Hiking. Admittedly, our favorite family camping activity is a good hike. A couple of years ago as our son was working on his Hiking merit badge for Boy Scouts, I took the boys on a 3 day, 2 night camping and hiking excursion where we hiked about 20 miles over three days. A hike in the mountains can be invigorating, and it does tend to tire out the kids so they will sleep all night in their sleeping bag.

A variation on the hiking theme is a nature scavenger hunt. Children love a scavenger hunt, and using nature items (and maybe digital cameras) as the things to find can be lots of fun. Keath Low, the About.com ADD/ADHD Guide, offers these instructions:

Make a list of different items to search for on your scavenger hunt. Your child will enjoy helping you create the list. Some ideas may include looking for a spider web (with bonus points if a spider is on it), four different colored leaves, five different kinds of trees, litter (be sure to pick up any litter and talk with your child about the importance of keeping our environment healthy), a rock, a bird in a tree, a bird flying in the air, berries on a tree or on the ground, etc. Your child can use a pencil to cross off items as he finds them.
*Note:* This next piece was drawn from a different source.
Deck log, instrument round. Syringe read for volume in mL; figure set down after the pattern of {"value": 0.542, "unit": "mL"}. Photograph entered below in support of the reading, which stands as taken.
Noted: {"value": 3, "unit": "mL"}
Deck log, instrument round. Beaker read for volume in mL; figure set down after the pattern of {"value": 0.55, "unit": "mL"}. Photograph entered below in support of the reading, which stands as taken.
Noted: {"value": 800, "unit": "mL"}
Orienteering. A little map and compass trek can also be a fun family activity. If you remember maps and compass skills from your scouting days, you can make an easy compass course and see how well the kids can follow directions. The US Orienteering Site offers some easy tips and good ideas for creating an orienteering course.
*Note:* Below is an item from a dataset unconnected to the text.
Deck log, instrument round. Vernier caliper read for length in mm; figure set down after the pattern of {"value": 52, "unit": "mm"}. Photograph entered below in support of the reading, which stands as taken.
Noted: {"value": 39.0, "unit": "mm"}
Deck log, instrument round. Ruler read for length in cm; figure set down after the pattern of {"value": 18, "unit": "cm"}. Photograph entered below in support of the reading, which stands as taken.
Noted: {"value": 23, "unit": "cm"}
Geocaching. Orienteering on steroids, geocaching has become a very popular family camping activity. Geocaching is an adventure game for GPS users. People from around the world create caches (or hiding places) and then place cache coordinates on the Internet. Other GPS users visit the caches and sign a guest book, or take an item and leave an item. Check for caches on the Internet near the area where you will be camping and see if there is a cache nearby. The use your GPS unit and head off exploring with the family.

Storytelling. Many dads have a great time telling stories on camping trips, particularly after the sun goes down and a fire is blazing in the campfire ring. Ghost stories are popular; a good mystery is always in order. One variation our family has enjoyed is a chain story, where one person starts the story, makes up a plot and a few paragraphs and then passes the story on to the next person. He or she continues until they pass on to another, and the story continues on until someone decides to end it and start another. Some of our best stories went around the family four or five times before they reached their end.

Cooking together. Making cooking an experience in which the whole family can share not only is fun, but it helps share the cooking burden while camping. We love cooking on a campout with a Dutch oven, and there are lots of recipes that can be prepared by many hands. And when everyone is involved in cooking, the meal is just that much tastier.

Campfire building. Working together to build a roaring campfire can be a lot of fun if it is handled safely. Make sure you have dry fuel and keep your fires in designated locations in the campground. And remember to watch the kids around the fire anytime it is burning.

Skits. One memorable camping trip was interrupted by car trouble, and the best part of that trip was the impromptu skits we did at the park where we were stranded. A little bit of humor, some corny acting, and clever repartee can build some great memories. The Ultimate Camp Resource has dozens of skit ideas that would be perfect for a family camping experience.

Camping trips can be memorable times for any family. Some simple activities, implemented with a little planning ahead, can make the camping trip an even greater experience for the entire family.